** Provided passage **
/---
You probably don't know who I am, but I know you extremely well. You're someone who I fell quickly for. Very quickly. Someone who I gave my heart to early without knowing the twists and turns you'd put it through.
I used to dream of putting on elite uniforms, catching game winning touchdowns, and taking in the cheers that erupted in our stadium. Before I even truly met you. Taking a young, lanky kid that only knew you through the streets and fields that were located behind the houses. I knew no real goal line. There were no penalties. We made our own end zones and every touchdown came with a dance. A dance that no audience cheered to, that no cameras recorded. The trees and occasional neighbors looking out of their windows were the only ones who witnessed our fun.
That's all it was to me. Fun. I never knew you'd take me in and help mold me into the man I am today. I was scared to put my all on the line for you. But I did it anyway in hopes that the early morning workouts, injuries, and tears that came with it helped make you realize that I was worth bringing along for the ride.
Each year I learned so much from you. X's and O's could go without saying, but I learned even more about the things that truly matter in life. The things that make you a man. Trusting one another, working together for a common goal no matter the trials and tribulations. Being able to compromise with people you don't necessarily want to compromise with. Nothing was ever perfect, but it made all of us stronger. I can't say that the way you presented teachings were always in the nicest way. Nor in ways that felt great. But they worked.
The teachers you placed in my path were not only coaches or athletic trainers. They were my teammates as well. They were my opponents. From personal to business standpoints, I learned more than I ever could in a classroom. You made life the classroom, the field the classroom. Which to me is the best one there is.
I can pinpoint experiences in our relationship that you created. Creating the person writing this letter today. You brought me stillness in a game that rarely allows that. You brought me the ability to find the light in every situation I find myself in. You have allowed me to bring joy to others that truly need it which in return brings me even more joy. You've helped me discover passions that were deep down in my soul. Ones I never knew existed that I was able to release into the world.
You brought the young kid that watched teams like the Raiders, Colts, Seahawks, and Bucs growing up, all the way to wearing their true logos on the field. And I will always be honored that I was given the opportunity to do so in any capacity. Honored to interact with the fans of those teams to the point where I enjoy it still to this day. Without actually even being on the team they cheer for anymore. You allowed me to see places in the country and world I didn't ever expect to visit.
You brought locker room brotherhood to me. The memories that I will miss forever. The best times were throughout the facility in between meetings and interacting with the guys you busted your ass with in between those white lines. The times heading to study hall before practice. The time we had off during camp where lockers became luxury king beds. Memories that stick with you.
You made my relationship with my now wife stronger. You tested us. Made our love stronger through our love, and also the occasional understandable hate, of you.
\---
** Raw records **
/---
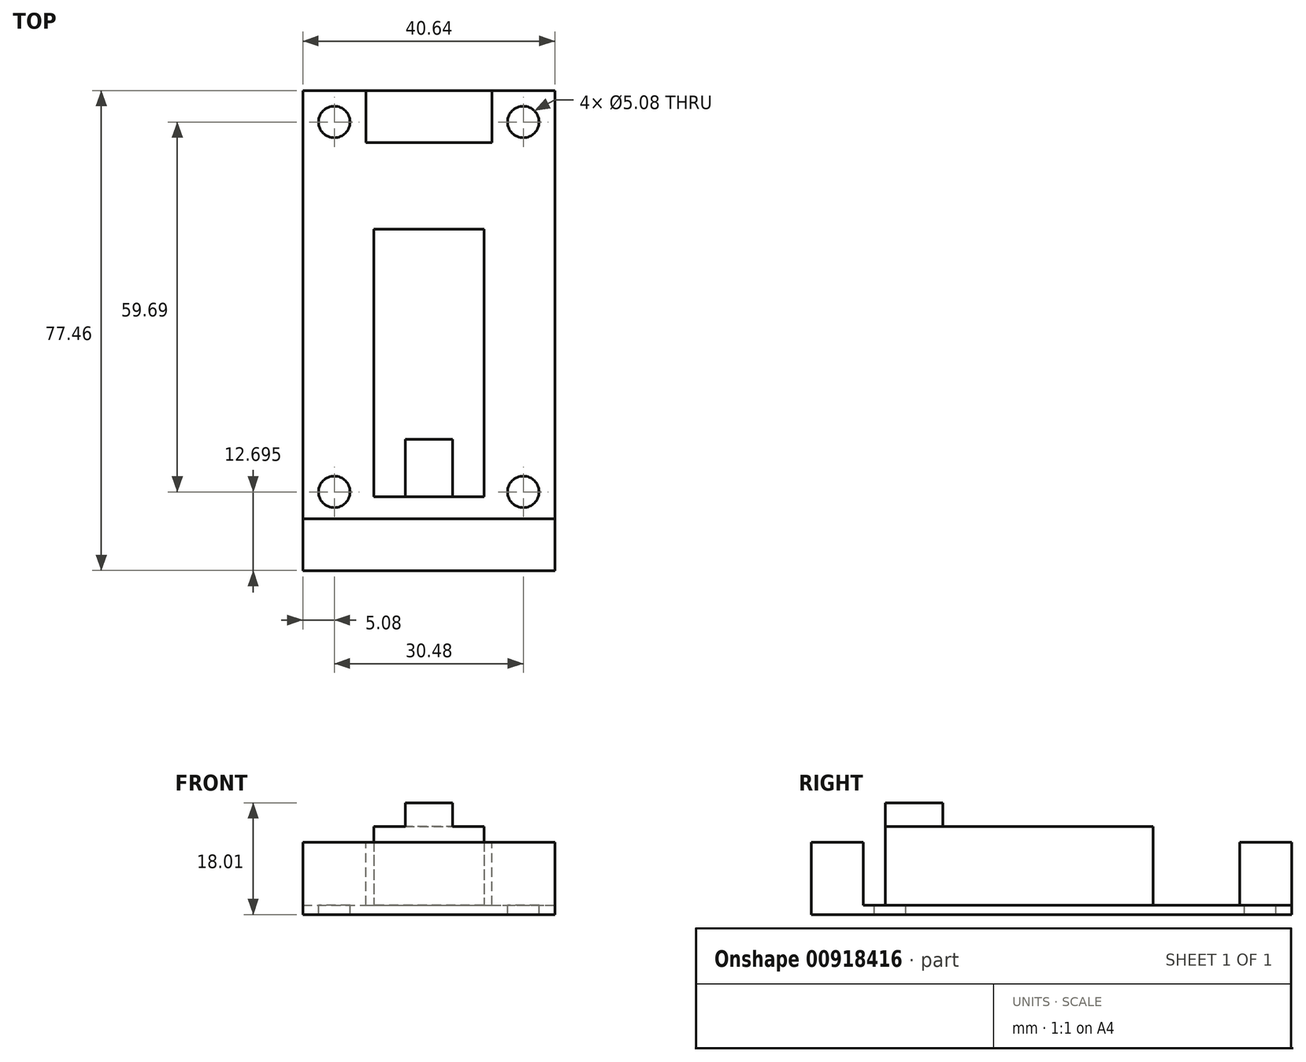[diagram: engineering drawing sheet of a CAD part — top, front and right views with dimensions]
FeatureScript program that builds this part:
\---
/---
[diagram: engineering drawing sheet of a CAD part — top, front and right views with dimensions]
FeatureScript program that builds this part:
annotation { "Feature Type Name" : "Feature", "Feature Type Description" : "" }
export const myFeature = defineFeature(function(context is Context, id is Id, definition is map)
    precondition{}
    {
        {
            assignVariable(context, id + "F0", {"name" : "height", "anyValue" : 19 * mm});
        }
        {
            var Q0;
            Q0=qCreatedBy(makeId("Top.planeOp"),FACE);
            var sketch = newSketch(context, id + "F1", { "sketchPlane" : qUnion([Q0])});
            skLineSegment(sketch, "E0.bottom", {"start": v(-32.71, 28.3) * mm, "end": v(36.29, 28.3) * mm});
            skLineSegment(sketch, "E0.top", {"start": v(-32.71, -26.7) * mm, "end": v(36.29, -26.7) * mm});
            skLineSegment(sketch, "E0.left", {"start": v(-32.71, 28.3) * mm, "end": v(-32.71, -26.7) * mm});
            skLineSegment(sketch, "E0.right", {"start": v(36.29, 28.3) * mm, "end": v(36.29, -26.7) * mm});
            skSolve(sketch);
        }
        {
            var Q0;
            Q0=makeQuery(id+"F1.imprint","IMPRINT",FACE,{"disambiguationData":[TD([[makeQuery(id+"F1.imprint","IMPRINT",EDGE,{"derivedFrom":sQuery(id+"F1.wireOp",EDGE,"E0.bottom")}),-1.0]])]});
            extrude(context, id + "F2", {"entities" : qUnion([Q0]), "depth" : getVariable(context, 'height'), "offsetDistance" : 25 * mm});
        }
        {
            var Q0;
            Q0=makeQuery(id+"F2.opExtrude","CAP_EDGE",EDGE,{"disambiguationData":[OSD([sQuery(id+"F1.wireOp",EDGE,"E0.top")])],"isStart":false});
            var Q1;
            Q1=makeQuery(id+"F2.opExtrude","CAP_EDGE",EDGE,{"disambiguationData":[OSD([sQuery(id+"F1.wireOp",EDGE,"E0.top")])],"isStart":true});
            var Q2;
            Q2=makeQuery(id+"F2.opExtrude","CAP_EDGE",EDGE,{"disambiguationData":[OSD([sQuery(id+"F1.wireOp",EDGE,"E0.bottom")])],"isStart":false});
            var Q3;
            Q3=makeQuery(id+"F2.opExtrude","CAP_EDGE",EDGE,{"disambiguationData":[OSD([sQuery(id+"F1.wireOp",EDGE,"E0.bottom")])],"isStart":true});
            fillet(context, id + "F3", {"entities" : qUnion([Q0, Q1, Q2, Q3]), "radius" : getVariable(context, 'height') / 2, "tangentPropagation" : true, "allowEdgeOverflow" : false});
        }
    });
\---
** Problems to solve **
• a. In the letter to football, which teams did the writer watch growing up?
• b. Repeat the letter to football word for word from "That's all it" up to and including "for the ride.".

** Task-by-task answers **
• a. The Raiders, Colts, Seahawks, and Bucs.

• b.
That's all it was to me. Fun. I never knew you'd take me in and help mold me into the man I am today. I was scared to put my all on the line for you. But I did it anyway in hopes that the early morning workouts, injuries, and tears that came with it helped make you realize that I was worth bringing along for the ride.